PRIVATE HELL 36

Howard Duff, Steve Cochran, and Ida Lupino in Private Hell 36 (1954)

 

PRIVATE HELL 36

(director: Don Siegel; screenwriters: Collier Young/Ida Lupino; cinematographer: Burnett Guffey; editor: Stanford Tischler; music: Leith Stevens; cast: Ida Lupino (Lilli Marlow), Howard Duff (Jack Farnham), Steve Cochran (Cal Bruner), Dean Jagger (Capt. Michaels), Dorothy Malone (Francey Farnham), eorge Dockstader (Fugitive), King Donovan (Burglar), Dabbs Greer (Sam Marvin, bartender), Ken Paterson (Lieutenant); Runtime: 81; MPAA Rating: NR; producer: Collier Young; Republic Pictures; 1954)

“Stylishly directed by Don Siegel.”

Reviewed by Dennis Schwartz

A routine film noir narrative with a moral lesson tacked on that is stylishly directed by Don Siegel (“The Lineup”/”Madigan”) and sharply photographed by Burnett Guffey. The script is by Collier Young and his then-wife Ida Lupino, whose company produced the movie.

An elevator robbery takes place in NYC where someone is murdered and $200,000 in marked bills is stolen. A year later a hot $50 bill is recovered from a drugstore heist in Los Angeles. Sergeant Cal Bruner (Steve Cochran), while off-duty, daringly interrupted the robbery-in-progress and killed one of the armed robbers and arrested the other–a junkie. The passing of the bill is traced to struggling night club singer Lilli Marlow (Ida Lupino), who tells detectives Bruner and Jack Farnham (Howard Duff) that an Emerald Club patron gave it to her as a tip for singing “Smoke gets in your eyes.” Captain Michaels (Dean Jagger) assigns the detective partners to stakeout the racetrack with Lilli, the only one who knows what the possible killer looks like, to see if they can spot the big tipper. While on assignment carefree bachelor Bruner falls for Lilli, and the two become romantically involved. But even though she’s attracted to him, she sees no future in marrying a cop. After Farnham’s nice homemaker wife Francey (Dorothy Malone) finds out a cop in hubby’s precinct got killed in the line of duty, she worries about how their baby would be raised if something happened to hubby. Both cops are upset over their low pay for such dangerous work, and are envious of others in the community who have so much more material things than they do.

After a week at the racetrack Lilli spots their man and the detectives go on a high-speed car chase up a rural mountain road. The suspect crashes over an embankment and dies. Inside the overturned car the detectives find a tin box filled with money.
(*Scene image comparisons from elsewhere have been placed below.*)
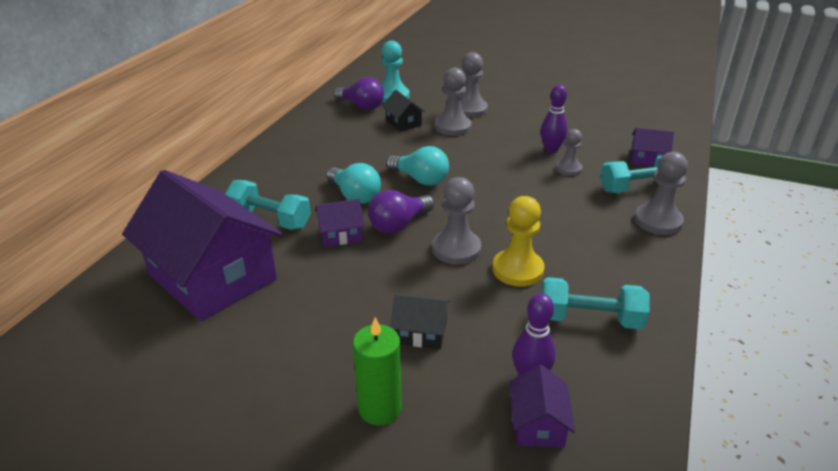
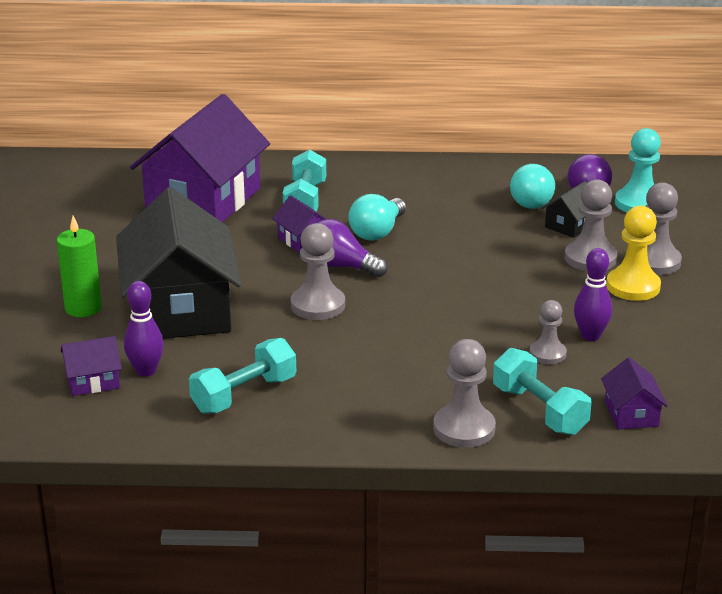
camera: 70 degrees right, 5 degrees down
turquoise light bulb [386,146,449,186] -> turquoise light bulb moved to [510,164,555,209]
black house [390,294,450,349] -> black house [116,187,241,339], size x2.39
yellow pawn [493,196,544,287] -> yellow pawn moved to [606,206,661,301]
turquoise dumbbell [541,277,650,330] -> turquoise dumbbell turned 60 degrees clockwise [189,338,296,414]

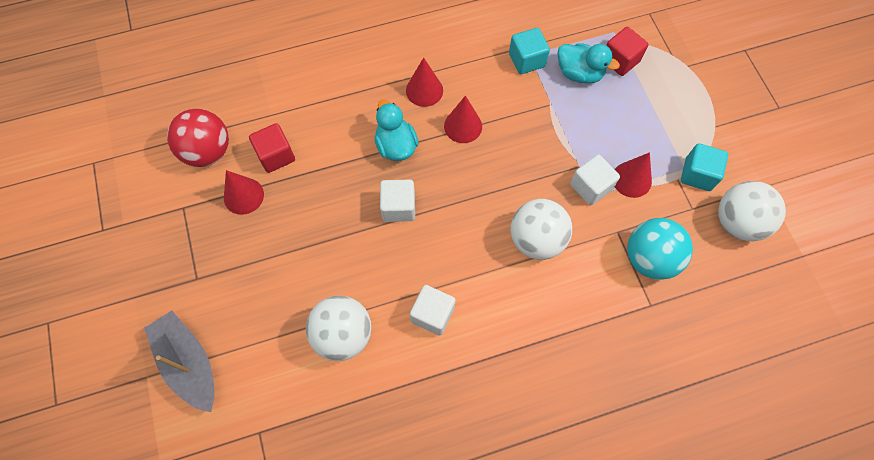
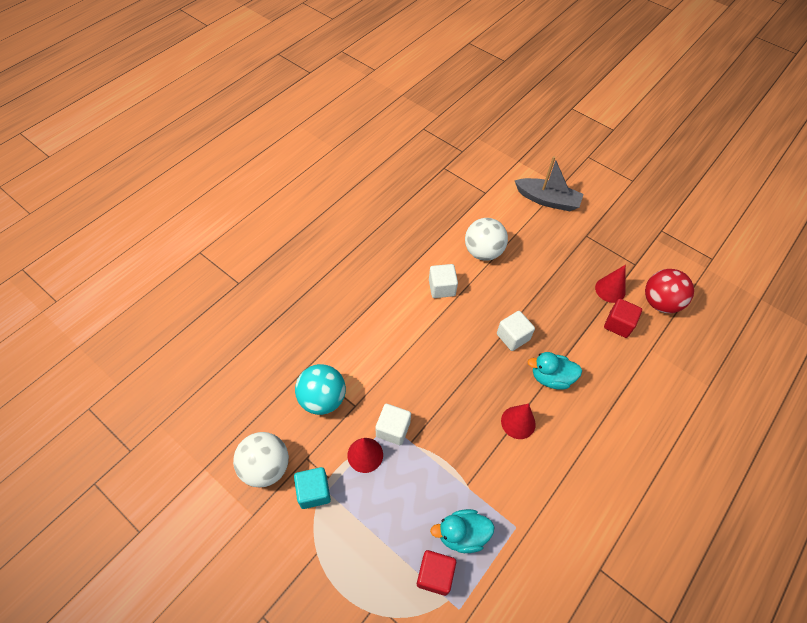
camera: 145 degrees right, 10 degrees down
turquoise duck [374,99,419,161] -> turquoise duck turned 150 degrees clockwise [528,352,582,390]
red cone [406,58,443,107] -> none
turquoise cube [509,28,550,74] -> none
white ball [511,199,572,260] -> none

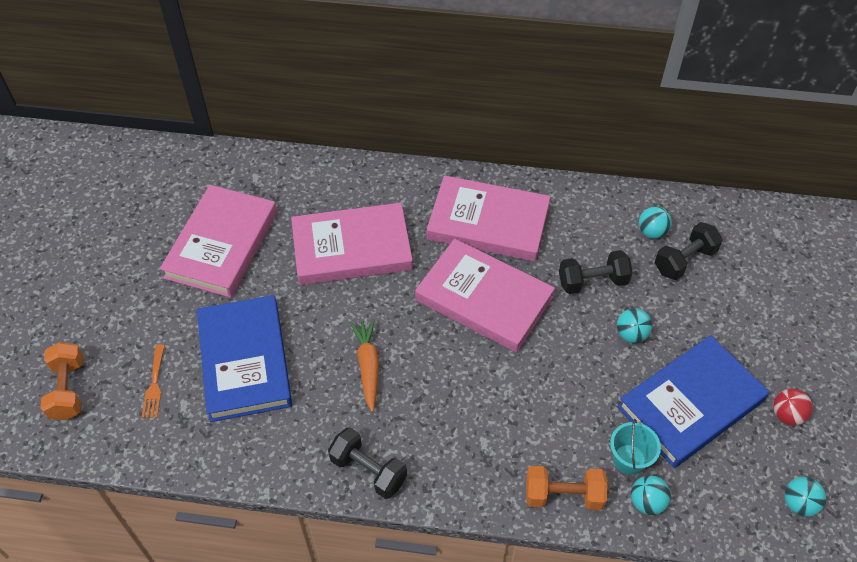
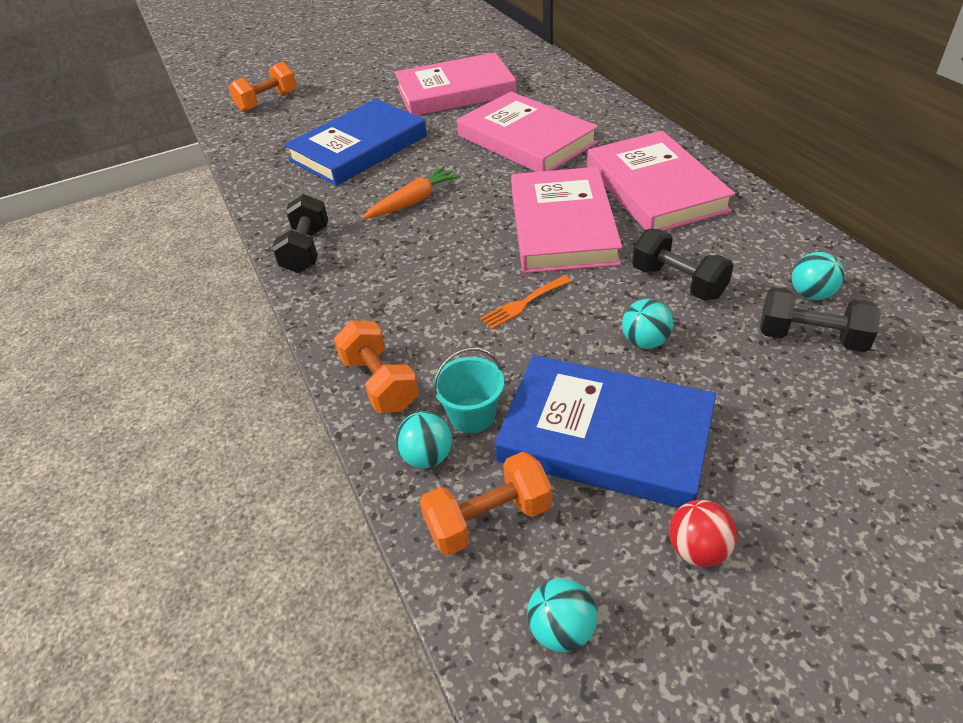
camera: 60 degrees right, 10 degrees down
orange fork [142,344,165,418] -> orange fork moved to [480,275,571,329]
none -> orange dumbbell [420,452,552,556]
Bruner steals $80,000 over the protests by his partner, who is forced to go along with him in a fifty-fifty partnership. The detectives turn over more than $100,000, and are called heroes in the newspaper. Bruner hides the money in a trailer park (in trailer number 36, which becomes the reason for the title!), where he intends to trade-in the money in Mexico’s black market. Things get dicey when Farnham wants to turn the money over to the captain. There’s also someone calling to shake the detectives down for the money, who might have been involved in the NYC heist. All the concerned parties go to the trailer park to straighten things out in a surprising way.

If not a spectacular film, it’s at least a tight B-film that has two great action scenes: the opening gun battle during the robbery and the surprising climactic gun battle. It excels more as a character study between the cool, likable, amoral Bruner and the nervous, straight-laced, decent family man Farnham: a study in opposites. Bruner’s big mistake is that he feels for the first time and desires Lilli at any cost, who is someone in need of a high-roller to give her diamonds. The rogue cop is a complicated and ambiguous character, who is only doomed when he doesn’t know how to handle what he feels eating away at him.